Hello, I recently got some female Kenyon's for my lone male in my 55. I would like to know if they look good as breeding fish and if anything should be done to the tank. 
4x Kenyis 3 females 1 male
1 yellow lab
1 female johanni
1 hybrid i suspect blue cichlid(think it previously mates with the male Kenyi, found some fry)
1 jewel cichlid 
1 oscar growing him out will be rehung him possibly in a 180 gallon
FEMALE#1








FEMALE#2








FEMALE#3








MALE








TANK SHOT


----------



## cichliddoc (Oct 15, 2013)

I would get a couple more female kenyi, and move your other fish out, when kenyi breed they attack and kill all others. Just keep an eye on them. Good luck.


----------



## Cichlidman14 (Jul 17, 2013)

K, they only had three available at the time, might move the yellow lab, johanni, and jewel into a spare 29.


----------



## Cichlidman14 (Jul 17, 2013)

Also what are some great ways to trigger breeding?


----------



## Iggy Newcastle (May 15, 2012)

Good, clean water. Avoid stress caused by other fish. Although I'm sure your kenyi are the most aggressive fish hands down.

The fish need to be sexually mature. Could be as small as 2." Good luck with these dudes. You're a braver man than me...

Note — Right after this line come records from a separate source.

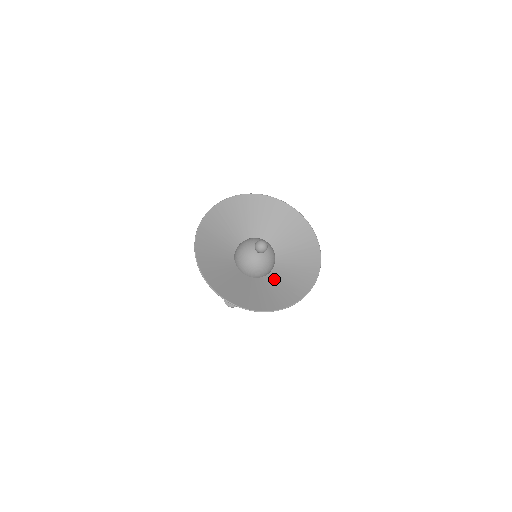
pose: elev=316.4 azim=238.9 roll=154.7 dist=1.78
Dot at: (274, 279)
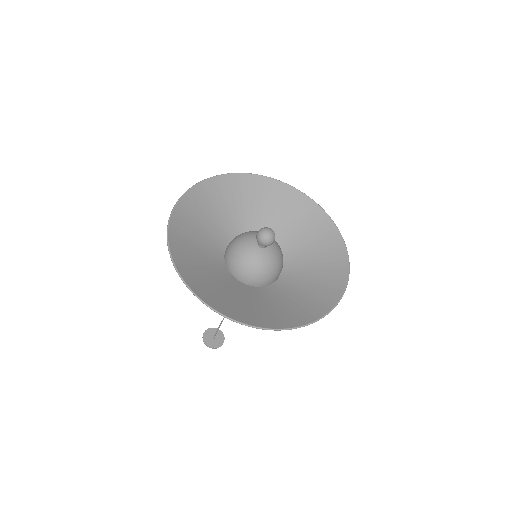
Dot at: (292, 279)
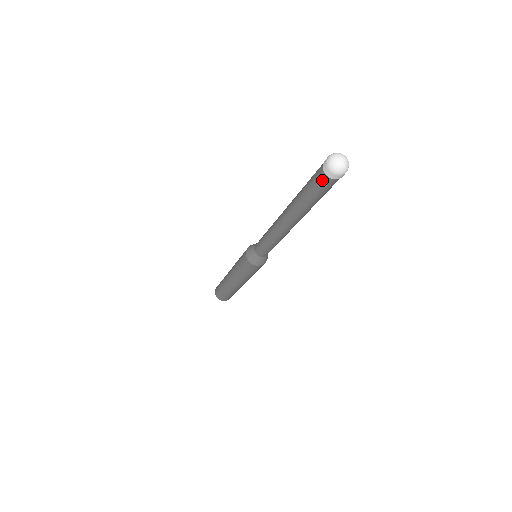
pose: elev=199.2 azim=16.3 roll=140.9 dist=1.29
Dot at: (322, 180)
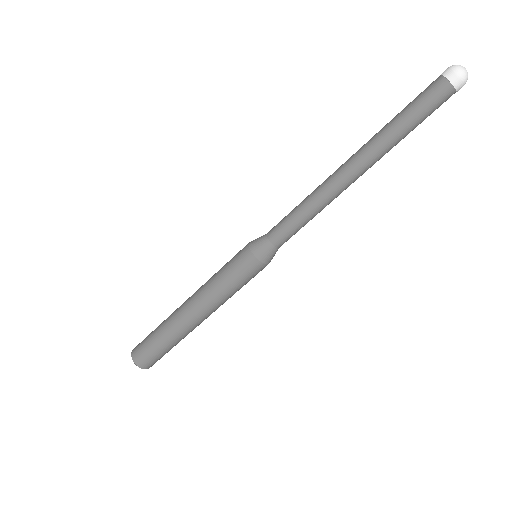
Dot at: (436, 86)
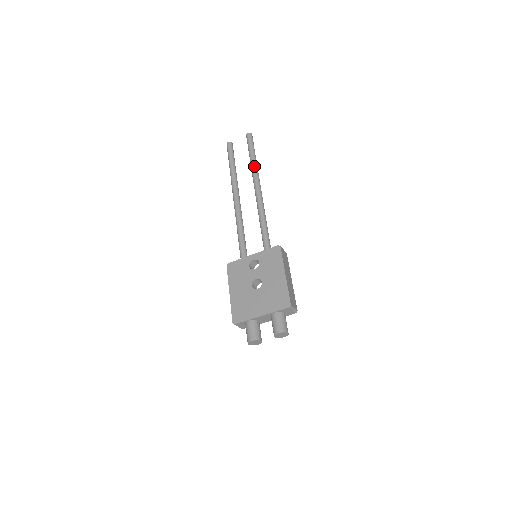
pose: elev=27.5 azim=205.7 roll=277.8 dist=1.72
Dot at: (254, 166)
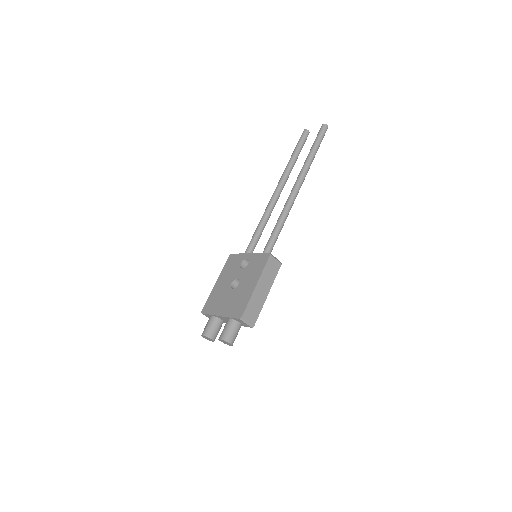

Get Mr. Oscar to a new home!


----------



## Cichlidman14 (Jul 17, 2013)

Hah thanks. Yup they're the mist aggressive and mr oscar might be goin in a 75 with another oscar or 180 with four. Temperament wise my male is very agressive so hopefull he'll mellow out with the addition of ladies.


----------



## Iggy Newcastle (May 15, 2012)

I think he'll be even more aggressive with the girls. Try to get more females. I've seen anywhere between 7-12 per male suggested.


----------



## Cichlidman14 (Jul 17, 2013)

Will do, might have to order some online.any good places that u would recommend?


----------



## Iggy Newcastle (May 15, 2012)

Not sure who may have sexable kenyi. I'll take a quick look and let ya know via pm


----------



## Cichlidman14 (Jul 17, 2013)

Alright I will be waiting. How about faves on the classifieds, I could ask them if they can sex them and give me females.


----------